Questions on the material
a) Revise the passage on the family business, starting with "In recent years, our" and going on through "the next generation.", and write "mission" wherever "vision" appears.
b) Proceed with the passage on the family business, picking up right after its final sentence.

Given text
-------------------------

With this foundation in place, there was a clear path for my generation to step into the company. Today, all five second-generation family members work in the business. People always ask us, “How did you decide who would be in charge? Who would have which role?” And for us, those questions never actually arose because we very naturally fell into a cadence of looking to expand on our individual expertise. There was never a wrangling for power because we had spent 30 years growing together, wrapped in the fabric of our family’s shared values and understanding what it takes to grow a business together.
In recent years, our generation has spent considerable time reflecting on our “why” and articulating our vision for the company, which is to cultivate a lasting impact, together. We know that one important aspect of cultivating that impact is to intentionally knit our children’s lives and experiences together, to strive to create the same bond and lasting connection we have in the next generation.

-------------------------

(Saved data entries)
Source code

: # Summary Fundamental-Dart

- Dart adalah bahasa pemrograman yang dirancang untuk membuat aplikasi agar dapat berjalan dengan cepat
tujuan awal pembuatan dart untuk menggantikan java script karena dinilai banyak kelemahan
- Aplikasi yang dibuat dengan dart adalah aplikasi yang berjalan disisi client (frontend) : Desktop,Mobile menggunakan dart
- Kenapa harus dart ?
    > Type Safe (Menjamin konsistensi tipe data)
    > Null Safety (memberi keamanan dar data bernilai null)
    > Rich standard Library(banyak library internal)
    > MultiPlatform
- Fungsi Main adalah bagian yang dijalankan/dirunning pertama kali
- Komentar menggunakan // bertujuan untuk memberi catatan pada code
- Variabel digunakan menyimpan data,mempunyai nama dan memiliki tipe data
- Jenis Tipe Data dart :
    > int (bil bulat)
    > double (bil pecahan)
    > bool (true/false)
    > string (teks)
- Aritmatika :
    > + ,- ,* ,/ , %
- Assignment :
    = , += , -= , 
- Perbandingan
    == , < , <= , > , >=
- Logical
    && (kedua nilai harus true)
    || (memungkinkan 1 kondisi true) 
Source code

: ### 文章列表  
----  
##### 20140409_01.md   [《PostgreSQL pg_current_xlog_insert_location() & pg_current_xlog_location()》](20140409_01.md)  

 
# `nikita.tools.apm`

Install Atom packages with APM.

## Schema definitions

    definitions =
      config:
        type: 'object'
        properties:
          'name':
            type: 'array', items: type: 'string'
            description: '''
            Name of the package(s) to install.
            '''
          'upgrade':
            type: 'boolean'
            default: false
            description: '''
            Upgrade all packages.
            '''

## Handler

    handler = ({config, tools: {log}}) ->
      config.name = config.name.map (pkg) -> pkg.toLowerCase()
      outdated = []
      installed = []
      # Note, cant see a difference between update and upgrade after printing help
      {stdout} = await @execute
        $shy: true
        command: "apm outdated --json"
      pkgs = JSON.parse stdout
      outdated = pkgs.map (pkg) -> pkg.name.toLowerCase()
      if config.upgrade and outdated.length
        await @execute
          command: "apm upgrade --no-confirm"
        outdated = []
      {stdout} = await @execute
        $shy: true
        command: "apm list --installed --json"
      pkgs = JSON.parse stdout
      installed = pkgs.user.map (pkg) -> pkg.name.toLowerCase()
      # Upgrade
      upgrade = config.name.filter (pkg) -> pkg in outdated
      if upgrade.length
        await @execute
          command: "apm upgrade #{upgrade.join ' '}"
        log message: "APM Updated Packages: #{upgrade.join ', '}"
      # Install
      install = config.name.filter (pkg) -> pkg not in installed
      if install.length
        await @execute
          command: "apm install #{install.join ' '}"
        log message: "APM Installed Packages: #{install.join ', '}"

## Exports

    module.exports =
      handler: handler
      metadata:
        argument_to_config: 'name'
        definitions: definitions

-------------------------

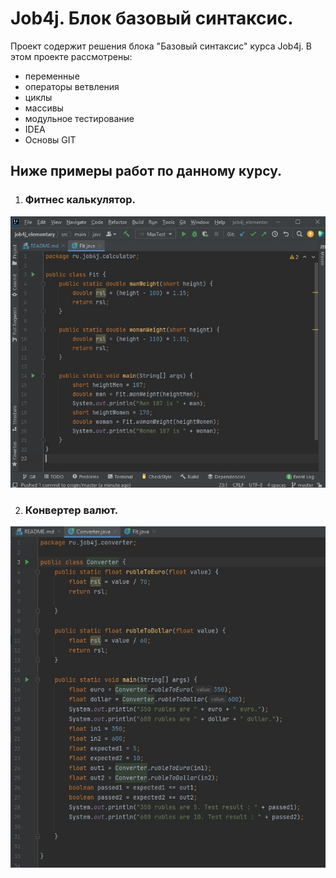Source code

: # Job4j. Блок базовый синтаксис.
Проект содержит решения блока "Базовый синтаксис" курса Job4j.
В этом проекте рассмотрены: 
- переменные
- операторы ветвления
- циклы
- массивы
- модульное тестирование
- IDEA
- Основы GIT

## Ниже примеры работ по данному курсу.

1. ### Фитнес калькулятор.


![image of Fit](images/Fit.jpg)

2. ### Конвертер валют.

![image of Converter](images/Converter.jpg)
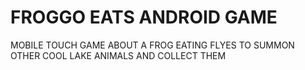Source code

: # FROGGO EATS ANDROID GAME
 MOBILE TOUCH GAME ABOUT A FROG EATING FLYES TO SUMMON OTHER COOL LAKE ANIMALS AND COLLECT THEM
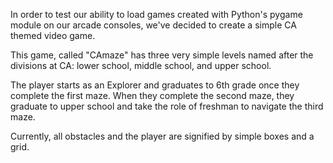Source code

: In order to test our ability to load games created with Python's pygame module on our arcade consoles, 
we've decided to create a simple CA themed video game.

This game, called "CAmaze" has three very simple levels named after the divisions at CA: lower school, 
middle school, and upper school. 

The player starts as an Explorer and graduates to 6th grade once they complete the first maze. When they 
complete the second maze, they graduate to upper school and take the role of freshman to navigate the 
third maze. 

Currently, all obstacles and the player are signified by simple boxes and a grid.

-------------------------

Written responses
a)
In recent years, our generation has spent considerable time reflecting on our “why” and articulating our mission for the company, which is to cultivate a lasting impact, together. We know that one important aspect of cultivating that impact is to intentionally knit our children’s lives and experiences together, to strive to create the same bond and lasting connection we have in the next generation.

b)
To that end, we’re continuing on many of the beloved traditions of our generation—backpacking, spending time on the land and in the business, sharing meals and family celebrations—but we’re also looking for new opportunities to grow and connect. We know that our kids will have different interests and passions, and we want to honor that curiosity and share experiences that allow us all to grow and learn together.
Just as our generation had freedom to explore and pursue our own path—we were never burdened by an obligation to return to the family business—we want to open the aperture on experience for this generation. I hope that if they choose to come back and work in the business, the work we’re doing now to sustain and deepen their bonds will provide a foundation of love and shared experience, the ability to collaborate, and a broad perspective that will foster the innovation that’s essential in an Evergreen® business.
Marissa Lange is President of LangeTwins Family Winery and Vineyards
A Risk Worth Taking: Building an Evergreen Business
In 1996, my wife—then my fiancé—and I were living in Vermont, where we had graduated college several years before. Originally from Columbus, Montana, I was looking for a way home. I had been raised on a ranch about 100 miles east of Bozeman, which my family had homesteaded and worked for five generations. My connection to Montana ran deep, and I felt a strong calling to come home.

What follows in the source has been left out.